Calculus anti derivative problem?

Question

The projected rate of increase in enrollment at a new college is estimated by: 

dE/dt=7,000(t+16)^(-3/2) 

where E(t) is the projected enrollment in t years. If the enrollment is 1,000 now (t=0), find the projected enrollment 9 years from now.

Answer 1

The projected rate of increase in enrollment at a new college is : dE / dt = 7000(t + 16)^{(- 3/2)}.

⇒ dE = 7000(t + 16)^{(- 3/2)} * dt

Let, u = t + 16

du = dt.

⇒ dE = 7000(u)^{(- 3/2)} * du

ʃ dE = ʃ [7000(u)^{(- 3/2)} * du]

E = 7000ʃ [(u)^{(- 3/2)} du]

Apply formula : ʃ xⁿ dx = x^{n + 1} /(n + 1) + C.

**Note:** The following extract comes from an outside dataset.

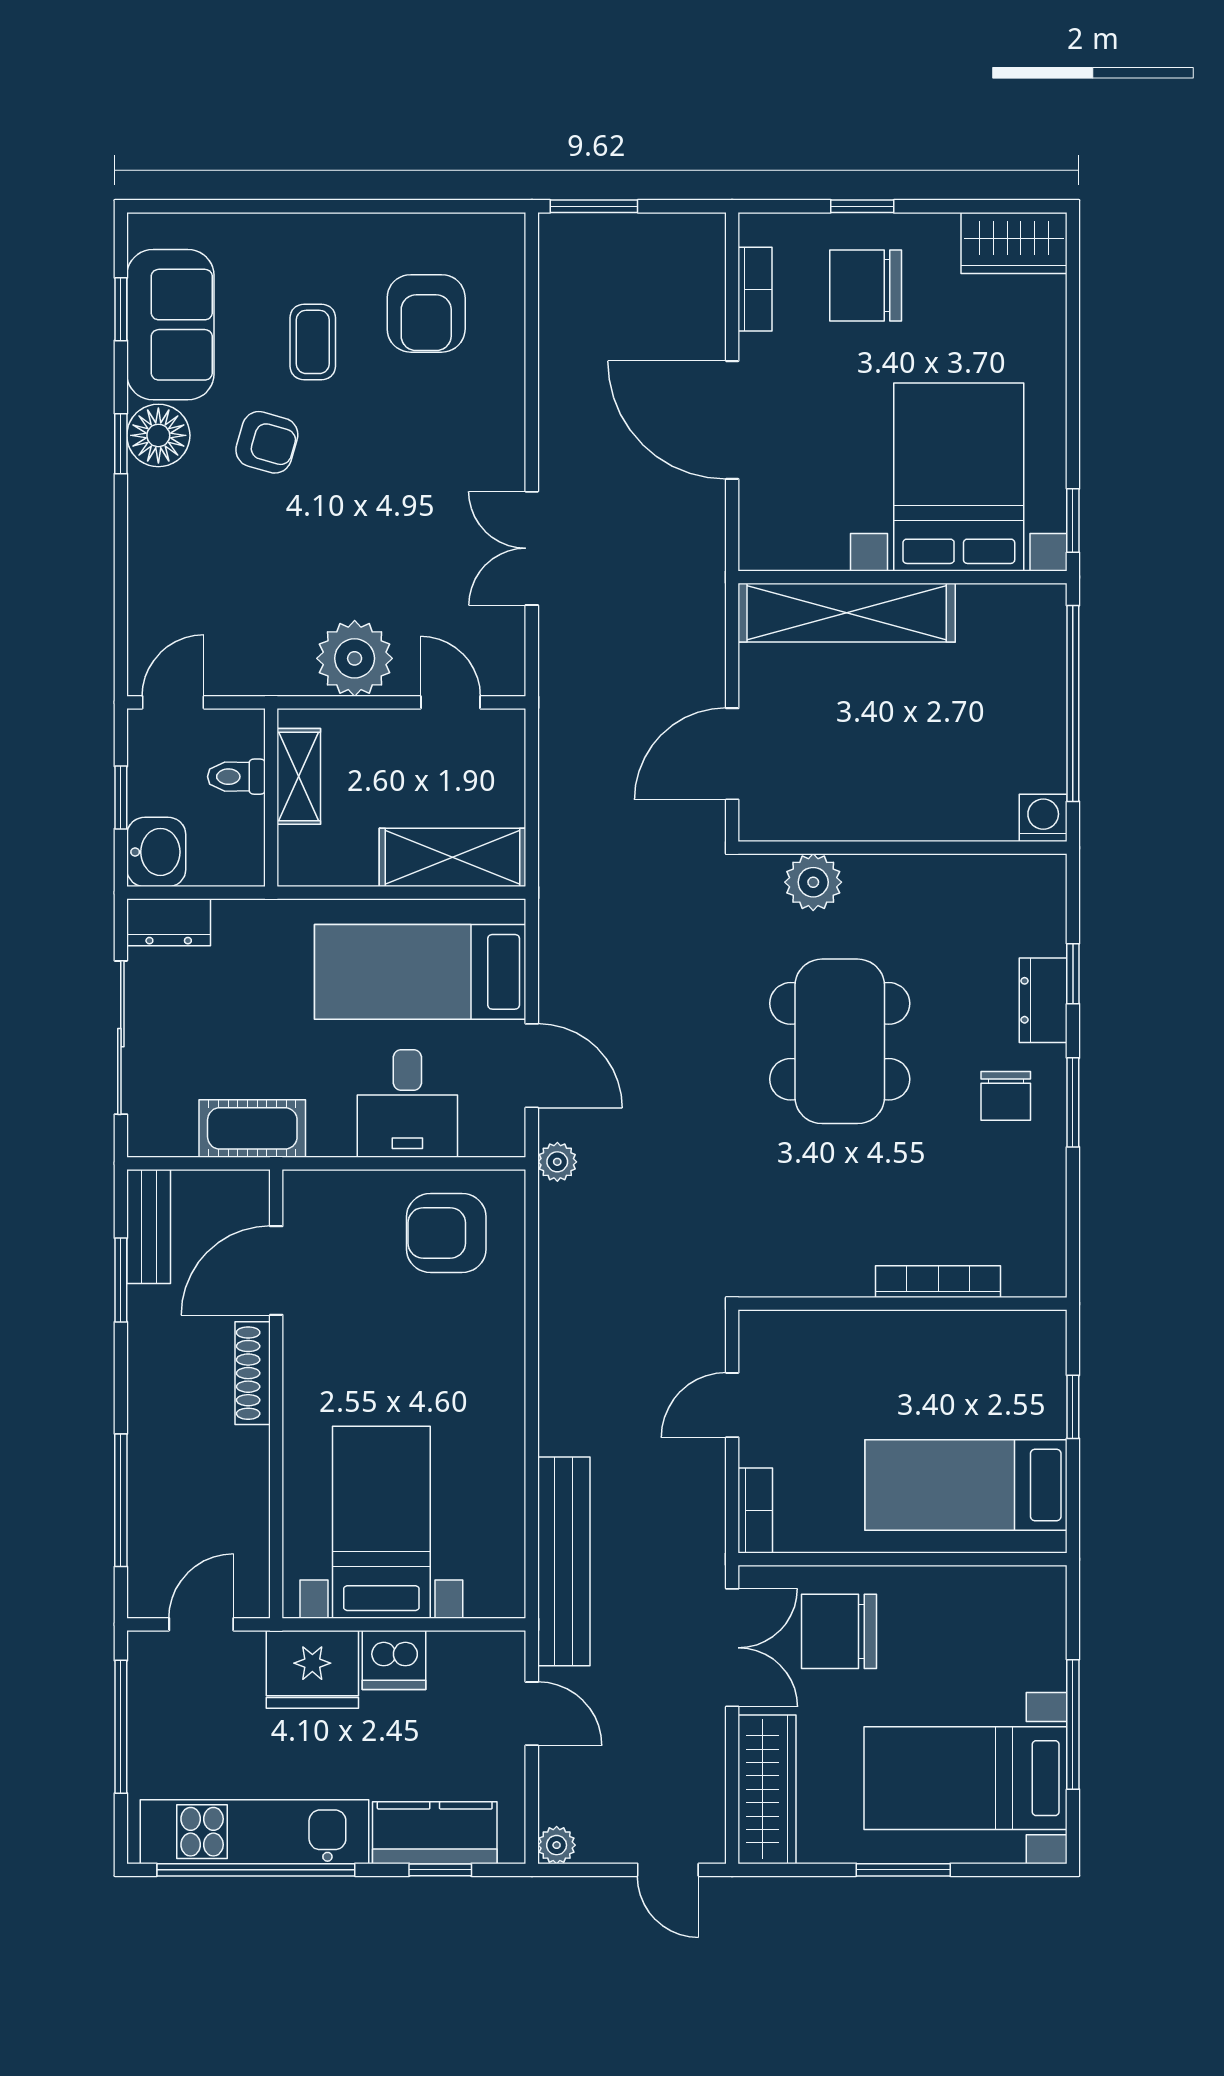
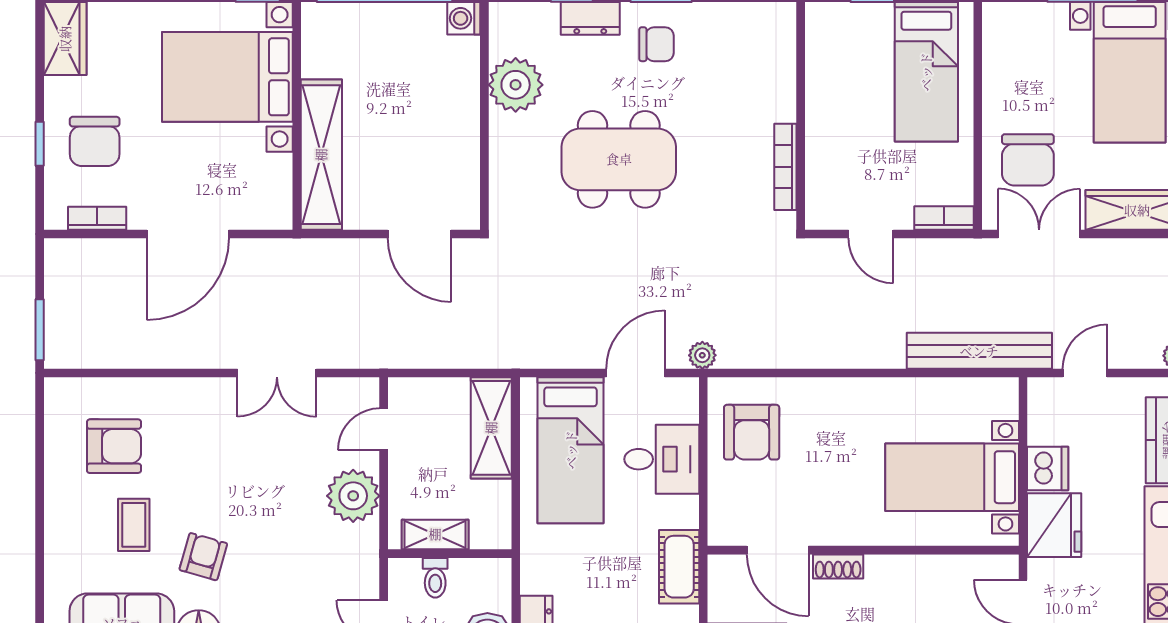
coffee table: (313, 342) -> (134, 525), turned 90
plant: (813, 882) -> (516, 85), moved, width x1.36, depth x1.36
bookcase: (938, 1282) -> (785, 167), moved
shoe rack: (253, 1373) -> (838, 566), width x0.70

E = 7000[u^{(- 3/2 + 1)}] / (- 3/2 + 1)] + C

E = 7000[u^{(- 1/2)}] / (- 1/2)] + C

E = - 2 * 7000 * u^{(- 1/2)} + C

E = - 14000 * u^{(- 1/2)} + C

Put, u = t + 16.

E = - 14000(t + 16)^{(- 1/2)} + C.

At, t = 0, E = 1000.

- 14000(0 + 16)^{(- 1/2)} + C = 1000

C = 1000 + 14000(16)^{(- 1/2)}

C = 1000 + 14000(4)^{(- 1)}

C = 1000 + (14000/4)

C = 1000 + 3500

C = 4500.

Therefore, E = - 14000(t + 16)^{(- 1/2)} + 4500.

At, t =  9,

E = - 14000(9 + 16)^{(- 1/2)} + 4500

E = - 14000(25)^{(- 1/2)} + 4500

E = - 14000(5)^{(- 1)} + 4500

E = (- 14000/5) + 4500

E = - 2800 + 4500

E = 1700.

Therefore, the projected enrollment 9 years from now is 1700.